Vanguard Telecommunication Services ETF (VOX - Free Report)
 
This ETF seeks to track the performance corresponding to the benchmark MSCI US Investable Market Telecommunication Services 25/50 Index. It has assets under management of nearly $1.5 billion and an average trading volume of roughly 194,000 shares a day. The fund charges an expense ratio of 10 basis points a year.
 
The fund holds 30 stocks in its portfolio and AT&T takes the top positon with 22.7% exposure. The fund currently has a Zacks ETF Rank #4 with a Medium risk outlook.

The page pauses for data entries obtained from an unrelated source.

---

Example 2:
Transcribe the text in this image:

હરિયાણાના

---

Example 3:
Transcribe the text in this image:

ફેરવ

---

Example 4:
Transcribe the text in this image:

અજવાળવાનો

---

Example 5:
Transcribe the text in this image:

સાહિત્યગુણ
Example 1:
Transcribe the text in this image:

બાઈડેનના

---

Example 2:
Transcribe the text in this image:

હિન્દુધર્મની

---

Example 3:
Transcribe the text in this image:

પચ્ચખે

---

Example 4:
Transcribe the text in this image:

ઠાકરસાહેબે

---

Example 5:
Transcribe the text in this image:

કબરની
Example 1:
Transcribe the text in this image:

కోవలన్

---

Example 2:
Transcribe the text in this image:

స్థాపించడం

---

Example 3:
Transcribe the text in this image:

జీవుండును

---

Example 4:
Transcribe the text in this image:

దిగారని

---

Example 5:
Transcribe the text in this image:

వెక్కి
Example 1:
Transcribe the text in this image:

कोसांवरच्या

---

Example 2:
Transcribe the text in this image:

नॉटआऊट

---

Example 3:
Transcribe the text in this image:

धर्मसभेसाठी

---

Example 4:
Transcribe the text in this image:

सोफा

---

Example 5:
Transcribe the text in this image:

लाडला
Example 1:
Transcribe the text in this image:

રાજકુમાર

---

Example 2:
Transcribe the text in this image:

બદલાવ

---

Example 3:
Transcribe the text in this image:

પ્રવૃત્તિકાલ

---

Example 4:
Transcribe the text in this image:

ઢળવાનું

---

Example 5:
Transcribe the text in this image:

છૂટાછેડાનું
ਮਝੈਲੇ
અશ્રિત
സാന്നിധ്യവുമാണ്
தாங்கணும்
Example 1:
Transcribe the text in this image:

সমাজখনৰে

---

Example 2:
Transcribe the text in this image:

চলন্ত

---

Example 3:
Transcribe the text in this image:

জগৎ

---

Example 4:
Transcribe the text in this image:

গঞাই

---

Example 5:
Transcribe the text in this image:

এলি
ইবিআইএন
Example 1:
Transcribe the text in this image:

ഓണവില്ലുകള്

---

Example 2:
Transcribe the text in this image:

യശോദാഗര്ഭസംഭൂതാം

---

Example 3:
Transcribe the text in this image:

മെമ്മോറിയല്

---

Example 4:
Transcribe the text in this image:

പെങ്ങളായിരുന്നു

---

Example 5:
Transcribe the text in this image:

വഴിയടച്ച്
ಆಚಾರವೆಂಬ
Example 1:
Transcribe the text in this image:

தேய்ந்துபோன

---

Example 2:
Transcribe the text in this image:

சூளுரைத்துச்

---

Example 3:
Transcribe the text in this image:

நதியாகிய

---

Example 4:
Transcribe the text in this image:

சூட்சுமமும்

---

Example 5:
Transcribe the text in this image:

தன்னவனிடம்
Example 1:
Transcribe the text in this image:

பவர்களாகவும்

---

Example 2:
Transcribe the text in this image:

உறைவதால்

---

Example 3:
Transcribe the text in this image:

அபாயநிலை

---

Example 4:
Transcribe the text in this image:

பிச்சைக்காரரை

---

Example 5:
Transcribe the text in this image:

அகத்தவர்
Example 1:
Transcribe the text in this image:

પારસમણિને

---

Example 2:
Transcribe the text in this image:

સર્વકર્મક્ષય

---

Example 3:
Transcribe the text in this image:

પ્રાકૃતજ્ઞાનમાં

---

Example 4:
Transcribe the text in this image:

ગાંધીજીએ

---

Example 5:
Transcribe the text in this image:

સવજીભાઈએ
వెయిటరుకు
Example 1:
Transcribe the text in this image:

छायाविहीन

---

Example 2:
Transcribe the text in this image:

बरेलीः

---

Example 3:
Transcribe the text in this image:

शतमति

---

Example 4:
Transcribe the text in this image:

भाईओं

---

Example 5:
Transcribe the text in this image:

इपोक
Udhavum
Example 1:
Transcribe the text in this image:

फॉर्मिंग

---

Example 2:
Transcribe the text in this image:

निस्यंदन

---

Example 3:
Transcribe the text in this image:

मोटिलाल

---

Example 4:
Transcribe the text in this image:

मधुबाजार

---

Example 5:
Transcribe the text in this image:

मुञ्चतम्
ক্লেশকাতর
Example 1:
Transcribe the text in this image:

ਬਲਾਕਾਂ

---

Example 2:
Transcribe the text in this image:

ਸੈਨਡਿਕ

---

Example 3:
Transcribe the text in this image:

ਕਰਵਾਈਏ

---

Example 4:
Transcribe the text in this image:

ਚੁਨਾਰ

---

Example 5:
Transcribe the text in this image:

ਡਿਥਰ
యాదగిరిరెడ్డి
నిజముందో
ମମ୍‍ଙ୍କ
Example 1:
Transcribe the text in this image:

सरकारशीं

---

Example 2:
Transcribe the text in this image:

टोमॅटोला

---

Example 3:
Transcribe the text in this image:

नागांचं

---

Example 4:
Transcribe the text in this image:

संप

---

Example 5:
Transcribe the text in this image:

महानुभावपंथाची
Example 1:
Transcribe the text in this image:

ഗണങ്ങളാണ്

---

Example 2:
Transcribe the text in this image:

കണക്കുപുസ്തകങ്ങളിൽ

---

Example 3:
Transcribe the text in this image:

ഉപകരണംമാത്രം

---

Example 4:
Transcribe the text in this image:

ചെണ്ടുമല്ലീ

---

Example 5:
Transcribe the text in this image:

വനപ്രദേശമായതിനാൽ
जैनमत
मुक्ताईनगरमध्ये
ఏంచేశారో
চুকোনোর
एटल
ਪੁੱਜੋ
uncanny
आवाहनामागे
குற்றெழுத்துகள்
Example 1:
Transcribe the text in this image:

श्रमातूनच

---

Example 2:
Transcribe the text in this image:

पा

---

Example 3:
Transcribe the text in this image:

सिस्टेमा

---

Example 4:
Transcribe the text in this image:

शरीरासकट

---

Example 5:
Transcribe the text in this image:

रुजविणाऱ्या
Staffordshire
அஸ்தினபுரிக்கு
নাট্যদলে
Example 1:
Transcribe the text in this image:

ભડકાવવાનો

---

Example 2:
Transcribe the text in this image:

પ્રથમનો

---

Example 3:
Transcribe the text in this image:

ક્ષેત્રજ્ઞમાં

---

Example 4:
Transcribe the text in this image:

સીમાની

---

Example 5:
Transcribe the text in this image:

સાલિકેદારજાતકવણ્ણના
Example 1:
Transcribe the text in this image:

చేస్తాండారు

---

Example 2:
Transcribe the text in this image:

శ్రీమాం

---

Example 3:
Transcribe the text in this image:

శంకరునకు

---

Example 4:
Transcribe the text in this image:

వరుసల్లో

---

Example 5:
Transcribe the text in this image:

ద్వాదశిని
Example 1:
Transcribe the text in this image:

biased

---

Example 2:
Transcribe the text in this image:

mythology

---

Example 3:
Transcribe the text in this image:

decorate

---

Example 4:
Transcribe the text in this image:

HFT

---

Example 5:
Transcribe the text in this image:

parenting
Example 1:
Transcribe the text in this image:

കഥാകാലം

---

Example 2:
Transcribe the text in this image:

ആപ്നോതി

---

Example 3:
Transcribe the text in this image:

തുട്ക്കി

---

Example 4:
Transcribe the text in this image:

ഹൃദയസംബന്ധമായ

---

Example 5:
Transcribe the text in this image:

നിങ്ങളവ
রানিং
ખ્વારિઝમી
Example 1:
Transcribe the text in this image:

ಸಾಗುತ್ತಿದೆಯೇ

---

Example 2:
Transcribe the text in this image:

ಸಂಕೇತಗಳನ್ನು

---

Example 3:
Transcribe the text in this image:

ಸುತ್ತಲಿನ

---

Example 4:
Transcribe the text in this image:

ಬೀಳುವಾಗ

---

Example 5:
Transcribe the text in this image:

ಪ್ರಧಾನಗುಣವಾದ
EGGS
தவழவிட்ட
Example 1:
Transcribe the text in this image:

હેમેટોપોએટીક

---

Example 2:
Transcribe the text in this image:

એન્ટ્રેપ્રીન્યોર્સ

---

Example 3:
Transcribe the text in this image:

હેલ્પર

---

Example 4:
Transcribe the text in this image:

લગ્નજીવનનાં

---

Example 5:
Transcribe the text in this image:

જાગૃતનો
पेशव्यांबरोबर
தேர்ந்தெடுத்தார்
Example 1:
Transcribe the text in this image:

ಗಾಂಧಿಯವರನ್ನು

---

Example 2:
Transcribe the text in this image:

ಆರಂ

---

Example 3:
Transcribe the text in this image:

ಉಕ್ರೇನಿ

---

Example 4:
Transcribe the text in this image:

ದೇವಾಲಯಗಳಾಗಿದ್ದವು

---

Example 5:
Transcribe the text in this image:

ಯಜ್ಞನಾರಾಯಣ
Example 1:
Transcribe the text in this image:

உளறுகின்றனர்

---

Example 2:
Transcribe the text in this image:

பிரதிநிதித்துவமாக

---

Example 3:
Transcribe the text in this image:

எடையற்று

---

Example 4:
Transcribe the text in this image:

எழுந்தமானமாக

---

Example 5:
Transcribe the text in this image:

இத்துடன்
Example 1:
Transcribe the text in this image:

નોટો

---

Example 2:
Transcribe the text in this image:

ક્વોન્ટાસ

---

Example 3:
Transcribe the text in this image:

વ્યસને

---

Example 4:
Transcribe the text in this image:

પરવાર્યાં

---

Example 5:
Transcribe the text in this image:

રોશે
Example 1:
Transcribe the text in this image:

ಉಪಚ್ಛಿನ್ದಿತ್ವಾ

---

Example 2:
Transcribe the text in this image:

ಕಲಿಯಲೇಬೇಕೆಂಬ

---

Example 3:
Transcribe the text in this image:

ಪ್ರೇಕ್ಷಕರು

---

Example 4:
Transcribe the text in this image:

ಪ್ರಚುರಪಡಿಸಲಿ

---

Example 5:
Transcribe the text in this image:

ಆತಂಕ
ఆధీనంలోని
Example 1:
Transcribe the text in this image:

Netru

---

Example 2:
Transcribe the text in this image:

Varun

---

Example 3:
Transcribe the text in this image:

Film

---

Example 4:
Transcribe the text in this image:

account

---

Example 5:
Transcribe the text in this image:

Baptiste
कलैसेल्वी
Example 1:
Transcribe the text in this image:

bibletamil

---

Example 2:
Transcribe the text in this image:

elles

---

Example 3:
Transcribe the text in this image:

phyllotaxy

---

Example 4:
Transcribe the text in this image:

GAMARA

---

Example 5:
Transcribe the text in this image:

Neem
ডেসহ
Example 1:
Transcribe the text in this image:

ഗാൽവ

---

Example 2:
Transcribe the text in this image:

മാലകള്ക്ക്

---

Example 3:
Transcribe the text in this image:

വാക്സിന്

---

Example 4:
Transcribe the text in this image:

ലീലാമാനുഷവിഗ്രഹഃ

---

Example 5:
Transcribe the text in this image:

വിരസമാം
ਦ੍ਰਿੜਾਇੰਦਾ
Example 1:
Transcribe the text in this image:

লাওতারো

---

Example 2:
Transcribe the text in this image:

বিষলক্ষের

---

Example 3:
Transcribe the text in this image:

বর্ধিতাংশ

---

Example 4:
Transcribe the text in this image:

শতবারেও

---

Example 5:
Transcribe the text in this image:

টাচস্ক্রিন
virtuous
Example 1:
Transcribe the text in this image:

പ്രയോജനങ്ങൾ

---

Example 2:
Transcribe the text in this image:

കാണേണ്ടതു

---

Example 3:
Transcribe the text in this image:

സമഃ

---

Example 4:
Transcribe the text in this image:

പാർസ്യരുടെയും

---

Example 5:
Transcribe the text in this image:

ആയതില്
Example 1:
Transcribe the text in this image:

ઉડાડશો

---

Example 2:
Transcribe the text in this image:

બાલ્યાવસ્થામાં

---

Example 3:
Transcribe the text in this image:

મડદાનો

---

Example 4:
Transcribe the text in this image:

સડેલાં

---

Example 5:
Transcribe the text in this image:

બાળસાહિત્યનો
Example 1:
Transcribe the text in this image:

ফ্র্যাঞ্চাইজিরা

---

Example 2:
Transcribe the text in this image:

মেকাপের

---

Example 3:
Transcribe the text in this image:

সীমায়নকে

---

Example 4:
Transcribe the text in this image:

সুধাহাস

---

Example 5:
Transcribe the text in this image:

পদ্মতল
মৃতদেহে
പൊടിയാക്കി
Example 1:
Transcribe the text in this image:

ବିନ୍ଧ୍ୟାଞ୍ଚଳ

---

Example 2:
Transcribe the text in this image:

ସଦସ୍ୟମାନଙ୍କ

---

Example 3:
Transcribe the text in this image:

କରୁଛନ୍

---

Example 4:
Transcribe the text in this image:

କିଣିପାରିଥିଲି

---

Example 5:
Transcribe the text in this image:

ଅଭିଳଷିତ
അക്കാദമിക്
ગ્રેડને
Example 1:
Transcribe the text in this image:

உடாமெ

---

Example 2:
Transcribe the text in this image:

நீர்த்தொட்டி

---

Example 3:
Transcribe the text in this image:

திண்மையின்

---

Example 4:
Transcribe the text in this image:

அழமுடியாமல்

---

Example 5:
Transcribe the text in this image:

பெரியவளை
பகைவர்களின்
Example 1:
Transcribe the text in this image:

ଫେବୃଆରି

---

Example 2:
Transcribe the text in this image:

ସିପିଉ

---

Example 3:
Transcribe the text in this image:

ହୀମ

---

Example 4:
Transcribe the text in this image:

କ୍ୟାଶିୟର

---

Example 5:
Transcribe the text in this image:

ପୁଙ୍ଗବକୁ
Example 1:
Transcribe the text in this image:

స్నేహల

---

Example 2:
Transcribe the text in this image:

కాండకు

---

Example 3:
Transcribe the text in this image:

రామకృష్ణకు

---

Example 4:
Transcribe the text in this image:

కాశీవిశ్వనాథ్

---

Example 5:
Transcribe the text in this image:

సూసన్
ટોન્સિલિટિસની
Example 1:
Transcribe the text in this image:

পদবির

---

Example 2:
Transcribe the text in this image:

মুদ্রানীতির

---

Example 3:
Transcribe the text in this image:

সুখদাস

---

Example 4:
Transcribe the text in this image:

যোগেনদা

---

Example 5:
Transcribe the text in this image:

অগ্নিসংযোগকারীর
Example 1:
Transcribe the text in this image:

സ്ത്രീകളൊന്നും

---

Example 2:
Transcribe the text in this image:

iShares Global Telecomm ETF (IXP - Free Report)
 
This ETF tracks the S&P Global 1200 Telecommunications Services Sector Index. The fund has nearly $306.6 million of assets under management and an average trading volume of roughly 30,000 shares a day. The fund charges an expense ratio of 48 basis points a year. The fund holds 33 stocks in its portfolio and AT&T has the top spot with 20.1% exposure. IXP currently has a Zacks ETF Rank #4 with a Medium risk outlook (see: all Telecommunication ETFs here).